▸ **TASK PROMPT**
Restate the listing below word for word; no pictures belong in the copy.

▸ **RAW DATA**
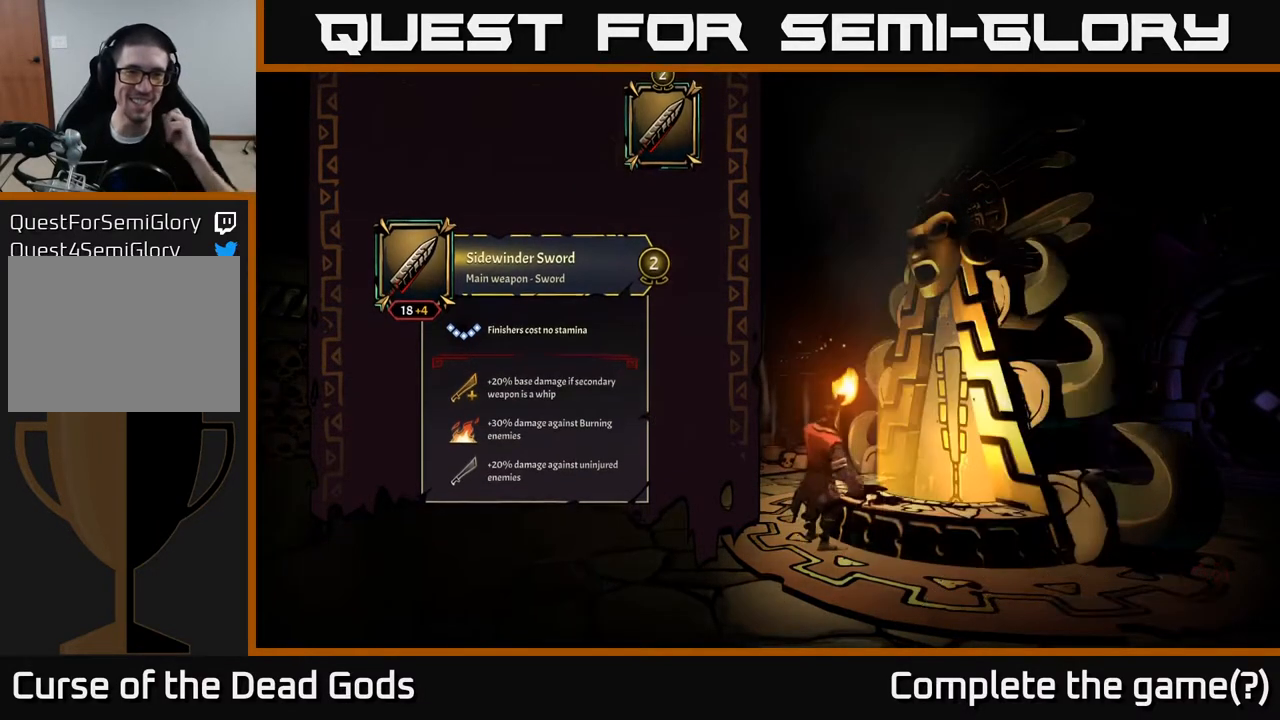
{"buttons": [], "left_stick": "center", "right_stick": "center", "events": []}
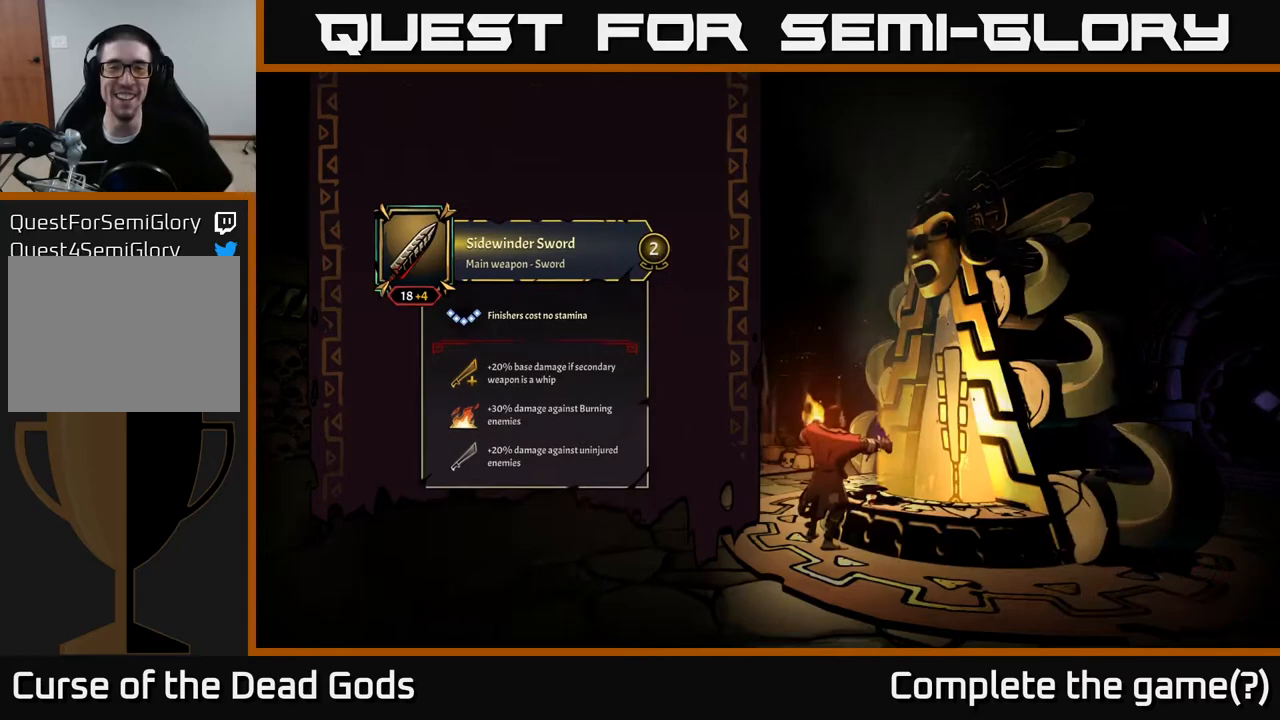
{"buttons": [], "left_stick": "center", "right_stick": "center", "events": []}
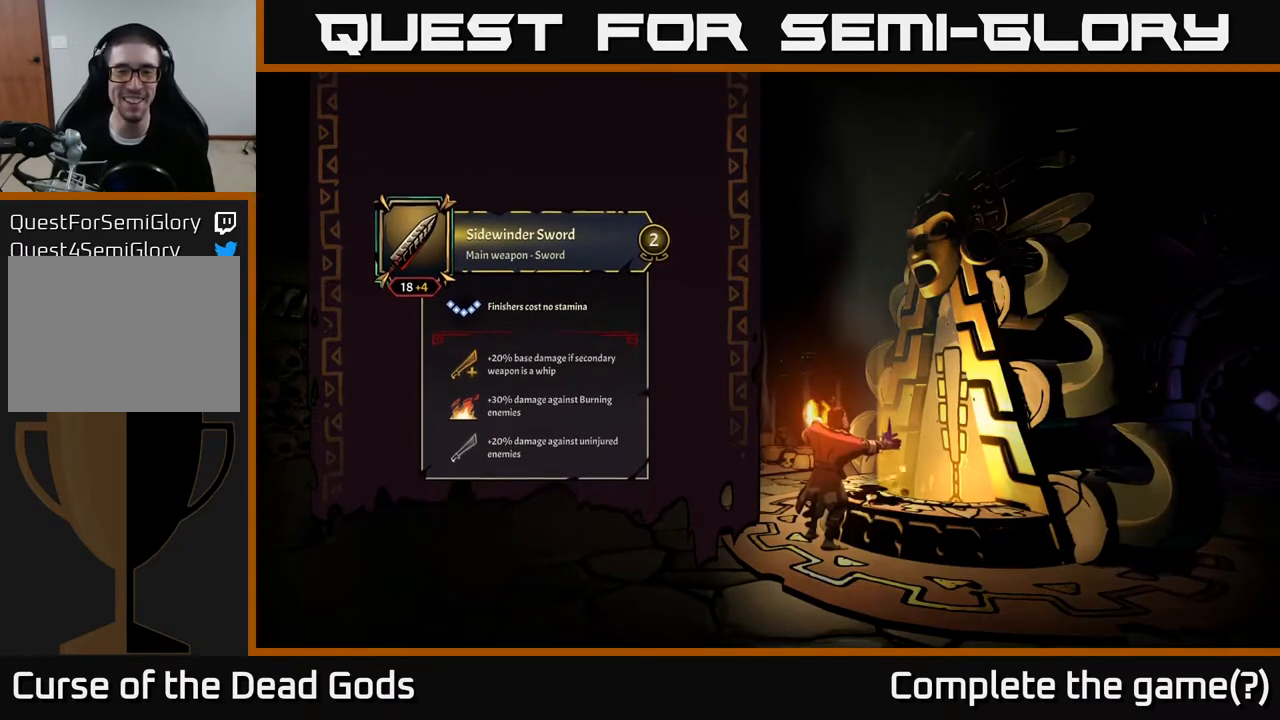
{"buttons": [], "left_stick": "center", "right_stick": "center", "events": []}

▸ **TASK RESPONSE**
{"buttons": [], "left_stick": "center", "right_stick": "center", "events": []}
{"buttons": [], "left_stick": "center", "right_stick": "center", "events": []}
{"buttons": [], "left_stick": "center", "right_stick": "center", "events": []}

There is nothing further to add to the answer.